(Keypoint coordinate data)
______________________________

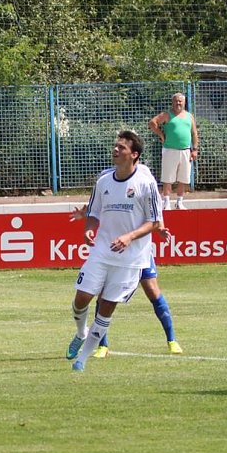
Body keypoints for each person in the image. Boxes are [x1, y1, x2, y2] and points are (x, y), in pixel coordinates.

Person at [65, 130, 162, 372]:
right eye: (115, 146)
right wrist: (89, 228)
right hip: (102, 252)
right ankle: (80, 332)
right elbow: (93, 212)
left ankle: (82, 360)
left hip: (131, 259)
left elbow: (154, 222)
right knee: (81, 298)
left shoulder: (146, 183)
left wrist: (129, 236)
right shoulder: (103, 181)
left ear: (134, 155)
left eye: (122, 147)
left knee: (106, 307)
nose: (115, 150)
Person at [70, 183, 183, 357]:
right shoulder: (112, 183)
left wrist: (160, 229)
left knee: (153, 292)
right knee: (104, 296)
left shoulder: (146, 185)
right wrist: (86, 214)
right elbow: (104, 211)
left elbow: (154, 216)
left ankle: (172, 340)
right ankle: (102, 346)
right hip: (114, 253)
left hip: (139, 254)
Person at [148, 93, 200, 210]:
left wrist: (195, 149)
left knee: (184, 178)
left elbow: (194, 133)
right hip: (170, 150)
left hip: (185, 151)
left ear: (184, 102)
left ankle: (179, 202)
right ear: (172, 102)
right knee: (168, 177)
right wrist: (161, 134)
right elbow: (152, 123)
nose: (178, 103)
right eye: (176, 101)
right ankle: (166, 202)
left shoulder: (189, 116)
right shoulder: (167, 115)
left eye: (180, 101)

______________________________

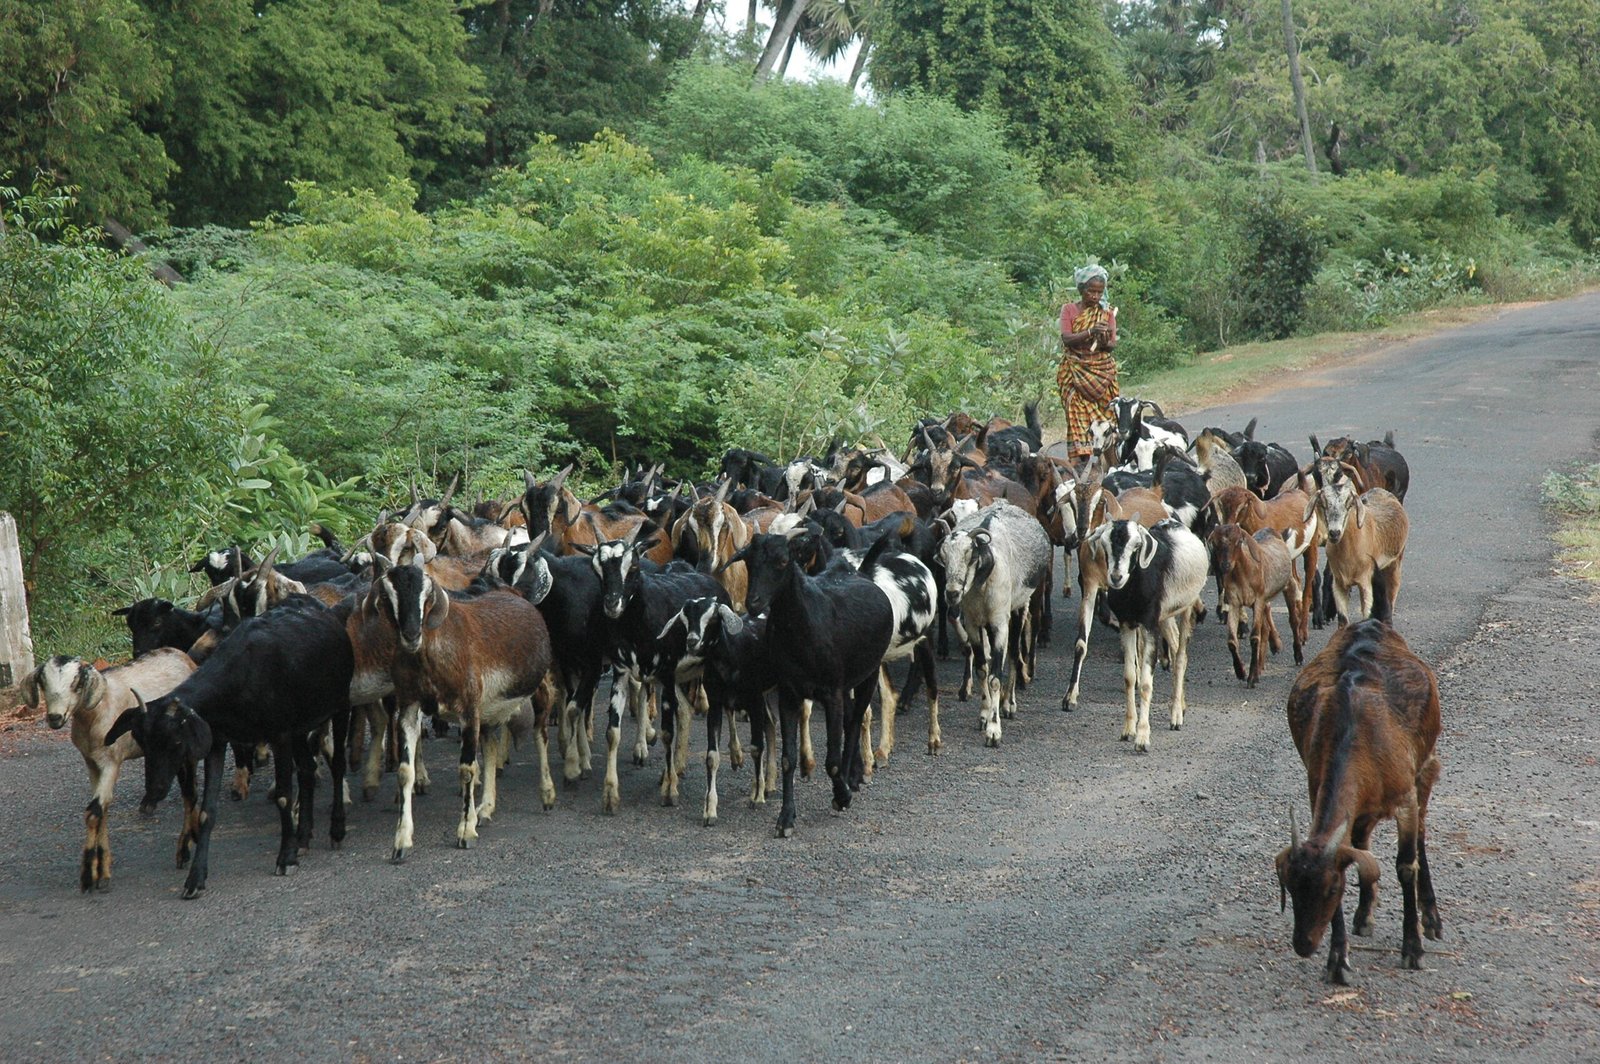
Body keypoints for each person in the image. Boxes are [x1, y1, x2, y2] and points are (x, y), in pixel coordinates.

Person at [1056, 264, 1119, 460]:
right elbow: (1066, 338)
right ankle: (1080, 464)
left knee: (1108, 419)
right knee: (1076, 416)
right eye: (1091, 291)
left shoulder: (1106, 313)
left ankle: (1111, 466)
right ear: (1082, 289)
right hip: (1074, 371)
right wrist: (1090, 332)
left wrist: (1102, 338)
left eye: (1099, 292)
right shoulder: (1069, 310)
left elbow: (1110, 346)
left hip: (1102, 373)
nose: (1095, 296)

______________________________

Task statement: Transcribe the records above from the line holding "right knee: (81, 298)" down to the line holding "left eye: (180, 101)", inclusive, without adding anything.

Task response:
right knee: (81, 298)
left shoulder: (146, 183)
left wrist: (129, 236)
right shoulder: (103, 181)
left ear: (134, 155)
left eye: (122, 147)
left knee: (106, 307)
nose: (115, 150)
Person at [70, 183, 183, 357]:
right shoulder: (112, 183)
left wrist: (160, 229)
left knee: (153, 292)
right knee: (104, 296)
left shoulder: (146, 185)
right wrist: (86, 214)
right elbow: (104, 211)
left elbow: (154, 216)
left ankle: (172, 340)
right ankle: (102, 346)
right hip: (114, 253)
left hip: (139, 254)
Person at [148, 93, 200, 210]:
left wrist: (195, 149)
left knee: (184, 178)
left elbow: (194, 133)
right hip: (170, 150)
left hip: (185, 151)
left ear: (184, 102)
left ankle: (179, 202)
right ear: (172, 102)
right knee: (168, 177)
right wrist: (161, 134)
right elbow: (152, 123)
nose: (178, 103)
right eye: (176, 101)
right ankle: (166, 202)
left shoulder: (189, 116)
right shoulder: (167, 115)
left eye: (180, 101)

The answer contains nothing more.